At 25 weeks of age, my flock is still fairly new. When we get our hens at 19 weeks of age, they are just starting to lay, and although our chickens are currently laying mostly small and medium sized eggs, many of the large and extra- large eggs that are laid are double-yolks. The reason this happens is because as a chicken is starting to lay, she still has irregularities in her reproductive system just like any other animal as they move into full maturity. So, a double-yolk egg simply occurs when two yolks rather than one are released in her cycle and then the membrane and shell form around both, giving you an egg with two yolks.
On my farm, we grade and sell some of our eggs to neighbours, and nearby stores and restaurants (the rest go to a large grading station about an hour away), and our customers LOVE double yolks. Not only does it provide more yolky flavour for breakfast and can make for fluffier pancakes, but it’s also a pretty cool way to impress and amaze breakfast guests. In my family we also love double yolks. My mom’s famous cookie recipe requires one double yolk egg and one large egg (please don’t tell her I told!) which makes the cookies a bit more moist and tasty. But unfortunately for my mom’s cookies, as our chickens get a little older and wiser, the amount of double-yolk eggs will begin to decrease as the hen’s reproductive system becomes more regular, but some still will be laid. As a hen ages, her egg size naturally increases as well, meaning that the doubles that are laid later on in her life are typically bigger. These eggs are usually called Jumbo size, which is any egg that is greater than 70 g (for more information on how eggs are sized, check out the DinnerStartsHere YouTube Channel).
So next time you are in the grocery store and see Jumbo eggs, or crack open an egg and find two yolks, you now know how it got there. And you perhaps now also have my family’s secret to moist baking – sorry mom!
Spring is moving along nicely, our crops are all in and with that task done comes… more work! Like most egg farms in Ontario, we keep each flock of chickens for only one year at a time. The reason for this is mainly because as a hen ages, the shell quality of the eggs that she lays decreases. By the time the year period is over, the egg shells are very fragile which means the eggs are not strong enough to put into cartons and ship to the grocery store, so they are typically sent to a breaking plant to go into commercial use. The fragile shells also mean quite a bit more cracks and more mess for farmers to clean up every day at the end of gathering.
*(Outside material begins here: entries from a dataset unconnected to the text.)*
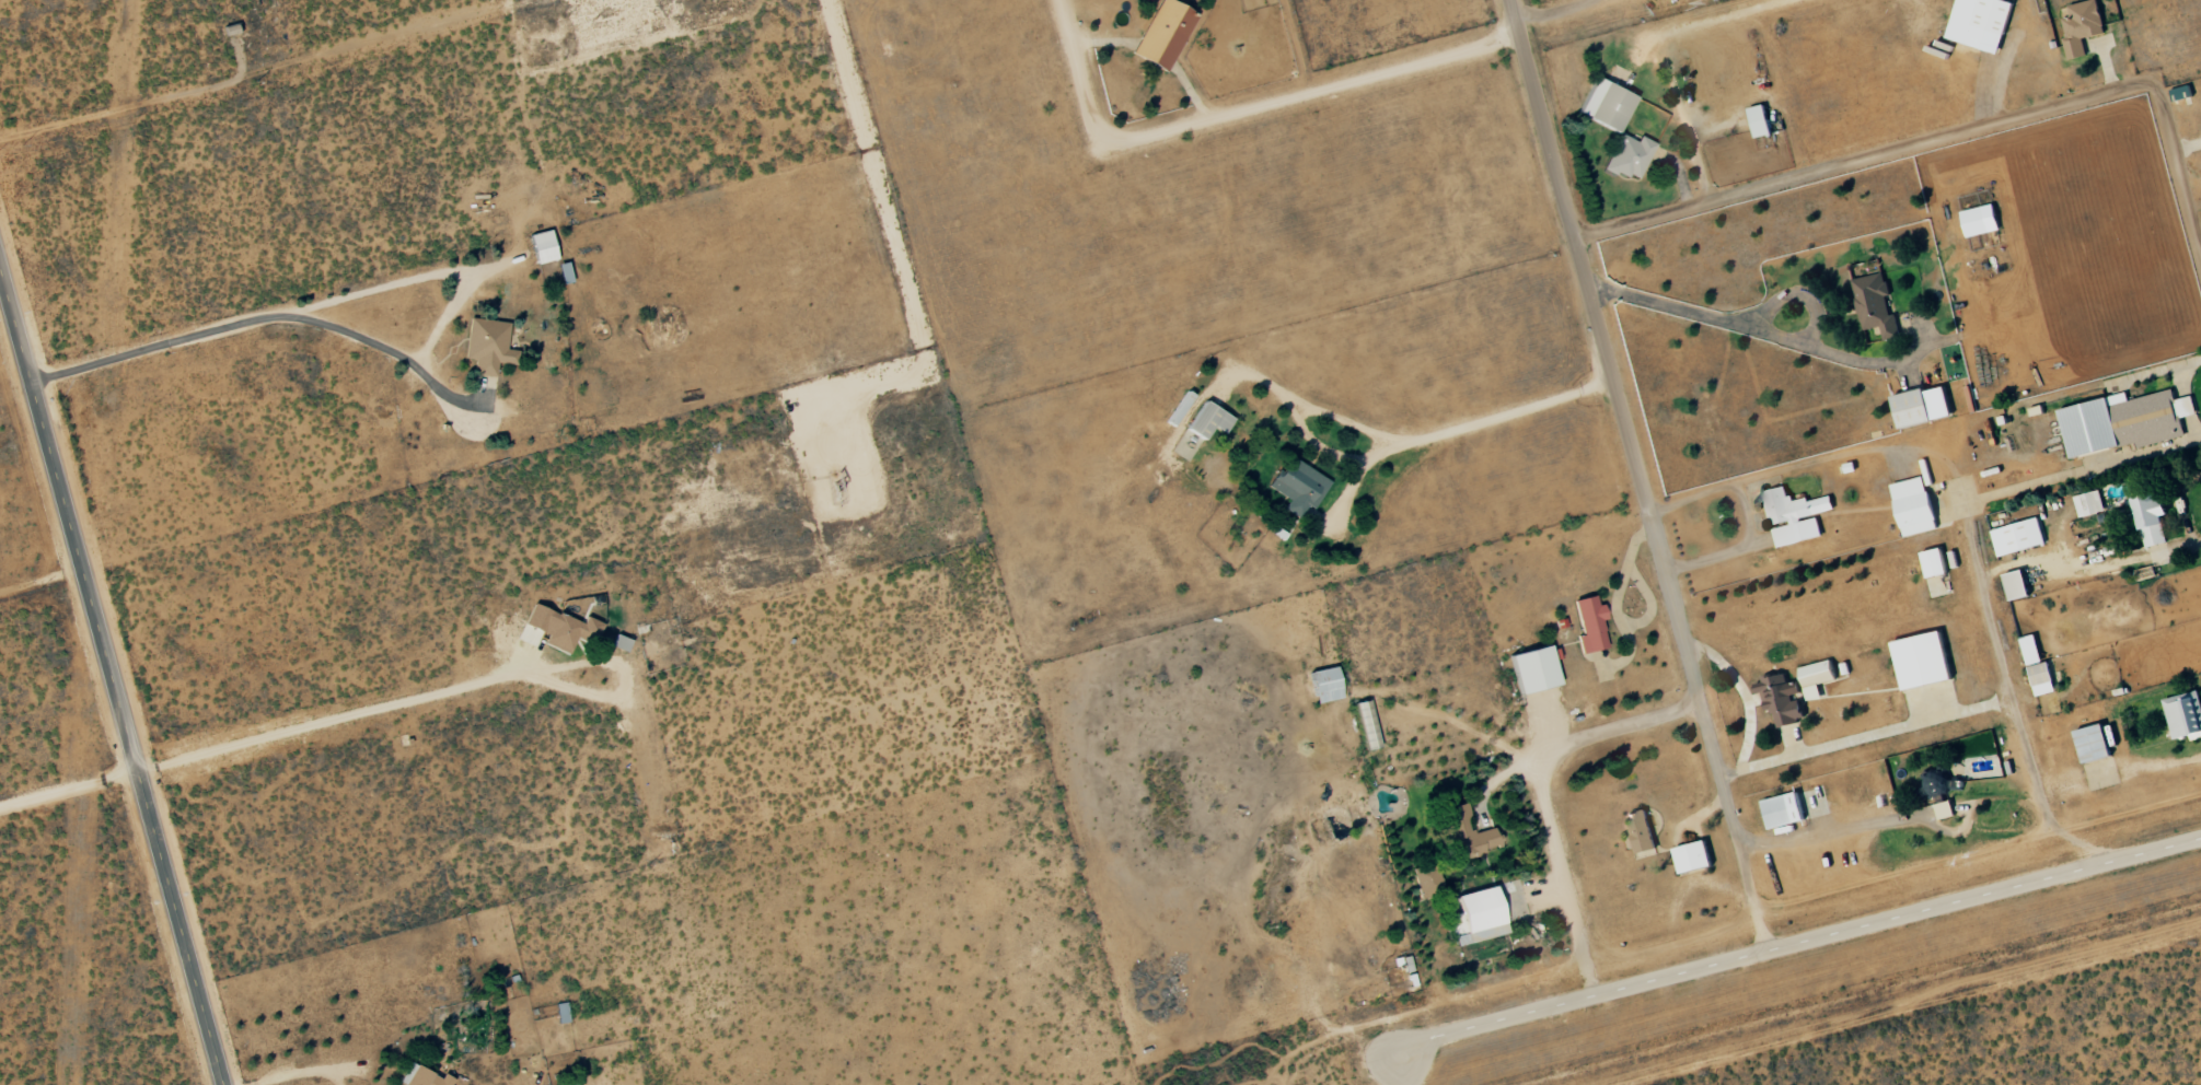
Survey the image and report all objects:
road: (1550, 13)
building: (1980, 23)
building: (2082, 27)
building: (1164, 34)
building: (2181, 92)
building: (1607, 105)
road: (1236, 114)
building: (1759, 121)
road: (1944, 138)
building: (1630, 157)
building: (1980, 220)
building: (543, 247)
building: (564, 273)
building: (1875, 305)
road: (1748, 327)
building: (488, 346)
building: (1180, 408)
building: (1912, 408)
building: (1209, 420)
building: (2124, 421)
road: (1390, 449)
road: (1636, 474)
building: (1299, 486)
building: (2089, 503)
building: (1914, 506)
building: (1795, 516)
building: (2150, 517)
road: (1967, 527)
building: (2018, 536)
building: (1934, 562)
building: (2017, 584)
building: (1590, 624)
building: (561, 628)
building: (530, 635)
building: (621, 643)
building: (2031, 649)
building: (1922, 660)
building: (1534, 670)
building: (1817, 674)
building: (2042, 678)
road: (111, 680)
road: (451, 684)
building: (1325, 685)
building: (1780, 699)
building: (2184, 715)
building: (1367, 725)
road: (1866, 736)
building: (2093, 743)
road: (66, 773)
road: (1541, 794)
building: (1783, 810)
building: (1945, 810)
road: (1899, 819)
building: (1641, 831)
building: (1467, 833)
road: (2009, 835)
building: (1693, 857)
building: (1427, 880)
building: (1476, 917)
road: (1797, 942)
building: (562, 1013)
building: (422, 1077)
building: (574, 1084)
The transition between our flocks is a week long process. Once the chickens go out with the help of a catching crew, we must clean the barn very thoroughly. On the first day we pressure wash the whole barn in order to remove any dirt. This means I get to spend the day in a rain suit which, as they only come in large men’s sizes in our small town Canadian Tire store, means that I am actually wearing a rain dress and trying not to trip over my too long of rain pants while I wash everything. We wash the cages, the walls, the ceilings, the belts, the escalators, the fans, and everything else you can imagine.
The next day, once everything has dried, I get into a clean rain dress, this time to disinfect the barn. This ensures that everything is clean and bio-secure for the incoming flock. The rest of the week the barn is left alone to let the disinfectant work and to let everything fully dry before turning on equipment again and receiving the new flock. This week is a mandatory time period set up by the Egg Board (a provincial and national group that helps regulate egg farmers) in order to ensure bio-security remains tight. This 5 day period with no eggs to gather is my family’s “vacation”. We were able to spend these few days finishing up other work on the farm that had been put on hold during cropping. This year it included splitting wood, planting our garden, outdoor clean-up and various other jobs.
Then early one morning in comes the new flock who, at 19 weeks of age, are ready to start laying and I get to go back to being an egg farmer for another year.